# Page extract:
# # #
Elsevier

Journal of Hepatology

Volume 65, Issue 5, November 2016, Pages 906-913
Journal of Hepatology

Research Article
Testosterone therapy increases muscle mass in men with cirrhosis and low testosterone: A randomised controlled trial

https://doi.org/10.1016/j.jhep.2016.06.007Get rights and content

Background & Aims

Low testosterone and sarcopenia are common in men with cirrhosis and both are associated with increased mortality. Whether testosterone therapy in cirrhosis improves muscle mass and other outcomes is unknown.

Methods

We conducted a 12-month, double-blinded, placebo-controlled trial of intramuscular testosterone undecanoate in 101 men with established cirrhosis and low serum testosterone (total testosterone <12 nmol/L or free testosterone <230 pmol/L) in a single tertiary centre. Body composition was assessed using dual-energy X-ray absorptiometry at baseline, 6 and 12 months.

Results

At study completion, appendicular lean mass was significant higher in testosterone-treated subjects, with a mean adjusted difference (MAD) of +1.69 kg, (CI +0.40; +2.97 kg, p = 0.021). Secondary outcomes included a substantially higher total lean mass in the active group (MAD +4.74 kg, CI +1.75; +7.74 kg, p = 0.008), matched by reduced fat mass (MAD −4.34 kg, CI −6.65; −2.04, p <0.001). Total bone mass increased (MAD +0.08 kg, CI +0.01; +0.15 kg, p = 0.009) as did bone mineral density at the femoral neck (MAD +0.287 points, CI +0.140; +0.434, p <0.001). Haemoglobin was higher with testosterone therapy (MAD +10.2 g/L, CI +1.50; +18.9 g/L, p = 0.041) and percentage glycosylated haemoglobin (HbA1c) lower (MAD −0.35%, CI −0.05; −0.54, p = 0.028). Mortality was non-significantly lower in testosterone-treated patients (16% vs. 25.5%, p = 0.352). There was no increase in adverse events in testosterone-treated subjects.

Conclusion

Testosterone therapy in men with cirrhosis and low serum testosterone safely increases muscle mass, bone mass and haemoglobin, and reduces fat mass and HbA1c. This is the first evidence-based therapy for sarcopenia in cirrhosis and thus requires larger-scale investigation into its potential impact on mortality.

Lay summary

Both low testosterone and muscle wasting are associated with increased risk of death in men with severe liver disease. Administering testosterone to men with liver disease who have low testosterone levels significantly increases their muscle mass. In addition, testosterone has non-muscle beneficial effects which may be able to increase survival in this population.

Clinical trial number

Australian New Zealand Clinical Trials Registry trial number ACTRN 12614000526673.
# # #
# Problems to solve:
- a) List every measure in the testosterone trial abstract that is reported with a mean adjusted difference (MAD).
- b) Write what comes next in the testosterone trial abstract, picking up after its final sentence.
# # #
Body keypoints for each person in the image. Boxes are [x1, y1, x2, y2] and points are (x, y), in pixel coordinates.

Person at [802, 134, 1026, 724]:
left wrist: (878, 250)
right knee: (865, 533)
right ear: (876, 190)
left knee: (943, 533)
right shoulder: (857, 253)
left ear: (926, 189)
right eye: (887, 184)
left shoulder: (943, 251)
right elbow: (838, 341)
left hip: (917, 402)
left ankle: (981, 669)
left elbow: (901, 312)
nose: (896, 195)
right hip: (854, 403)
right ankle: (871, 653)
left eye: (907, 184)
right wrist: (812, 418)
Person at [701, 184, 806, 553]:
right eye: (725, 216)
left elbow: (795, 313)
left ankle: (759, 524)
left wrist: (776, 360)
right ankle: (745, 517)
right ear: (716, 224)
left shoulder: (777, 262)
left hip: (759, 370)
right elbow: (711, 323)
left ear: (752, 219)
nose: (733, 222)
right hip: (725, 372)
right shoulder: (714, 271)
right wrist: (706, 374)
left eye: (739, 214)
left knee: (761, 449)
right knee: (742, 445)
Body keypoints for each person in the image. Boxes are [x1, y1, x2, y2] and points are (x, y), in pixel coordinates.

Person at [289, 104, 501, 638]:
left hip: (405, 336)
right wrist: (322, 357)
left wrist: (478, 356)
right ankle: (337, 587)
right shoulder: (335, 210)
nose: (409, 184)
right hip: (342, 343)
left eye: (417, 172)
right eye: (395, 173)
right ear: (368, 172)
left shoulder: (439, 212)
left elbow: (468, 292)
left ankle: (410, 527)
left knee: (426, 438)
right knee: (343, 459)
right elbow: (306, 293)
# # #
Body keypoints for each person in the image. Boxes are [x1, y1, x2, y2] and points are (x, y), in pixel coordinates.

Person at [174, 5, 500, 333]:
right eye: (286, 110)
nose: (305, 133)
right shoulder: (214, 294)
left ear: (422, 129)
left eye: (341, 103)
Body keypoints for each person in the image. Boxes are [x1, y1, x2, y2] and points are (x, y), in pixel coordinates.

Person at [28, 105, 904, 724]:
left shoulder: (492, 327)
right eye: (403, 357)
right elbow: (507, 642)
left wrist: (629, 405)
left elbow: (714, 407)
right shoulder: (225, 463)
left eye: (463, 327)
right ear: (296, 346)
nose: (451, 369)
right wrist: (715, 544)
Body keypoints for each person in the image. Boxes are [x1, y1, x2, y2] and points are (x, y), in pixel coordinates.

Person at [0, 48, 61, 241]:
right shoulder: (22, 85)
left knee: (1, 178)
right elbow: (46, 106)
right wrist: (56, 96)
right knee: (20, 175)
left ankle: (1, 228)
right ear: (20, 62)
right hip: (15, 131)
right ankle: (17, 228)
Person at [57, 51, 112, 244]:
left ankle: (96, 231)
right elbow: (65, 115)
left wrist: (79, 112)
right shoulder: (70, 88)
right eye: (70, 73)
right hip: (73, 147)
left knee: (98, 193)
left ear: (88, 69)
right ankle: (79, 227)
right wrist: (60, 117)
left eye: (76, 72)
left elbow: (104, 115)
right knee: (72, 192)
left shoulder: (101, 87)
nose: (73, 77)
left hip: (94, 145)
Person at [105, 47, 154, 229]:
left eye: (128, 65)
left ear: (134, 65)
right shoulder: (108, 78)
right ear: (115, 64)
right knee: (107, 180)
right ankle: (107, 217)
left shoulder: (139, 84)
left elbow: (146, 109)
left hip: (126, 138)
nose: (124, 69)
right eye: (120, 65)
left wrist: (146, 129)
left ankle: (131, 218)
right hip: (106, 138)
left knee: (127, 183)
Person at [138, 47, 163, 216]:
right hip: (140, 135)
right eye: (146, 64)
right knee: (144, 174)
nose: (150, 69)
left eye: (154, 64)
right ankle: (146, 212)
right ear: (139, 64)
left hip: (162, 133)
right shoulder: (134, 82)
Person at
# # #
# Task-by-task answers:
- a) appendicular lean mass, total lean mass, fat mass, total bone mass, bone mineral density at the femoral neck, haemoglobin, percentage glycosylated haemoglobin (HbA1c)

- b)
Introduction

Serum testosterone is reduced in up to 90% of men with cirrhosis [1], [2]. Sarcopenia is similarly common in cirrhosis, with an estimated prevalence of 40–70%. This prevalence appears to be greater in men, at 50–70%, as compared to 20% in women [3], [4], [5]. Both low testosterone and sarcopenia have been associated with increased mortality in men with cirrhosis, independent of the Model for End-stage Liver Disease (MELD) score [5]. Reversal of sarcopenia in an observational cohort has been associated with improved survival [6], and thus it is logical to anticipate a mortality-benefit if we can treat sarcopenia in cirrhosis. However, there are currently no interventions supported by randomised controlled data to increase muscle mass in this population. Testosterone is known to increase muscle mass and reduce body fat in both hypogonadal and eugonadal men [7], [8], but it cannot be assumed that the same is true in cirrhosis, due to multiple other factors contributing to the pathogenesis of sarcopenia in this population [9].

Previous studies investigating the potential therapeutic effects of testosterone therapy in men with cirrhosis have been limited by such issues as inclusion of women and eugonadal men, variable follow-up durations, and inappropriate drug delivery such as oral administration, with inconclusive findings [10], [11], [12], [13]. A Cochrane review of testosterone therapy in men with liver disease included a high proportion of non-cirrhotic subjects with alcoholic hepatitis who ceased alcohol ingestion during the study period, and thus the failure to identify benefit is uninterpretable [14]. Previous studies have not examined effects on muscle mass, which has only relatively recently been identified as an important prognostic factor in cirrhosis.

We hypothesised that testosterone treatment can improve muscle mass in men with cirrhosis and low testosterone levels, and therefore conducted a randomised placebo-controlled trial of appropriately delivered intramuscular testosterone confined to men with established cirrhosis and low testosterone levels, to examine the effects of testosterone in this population.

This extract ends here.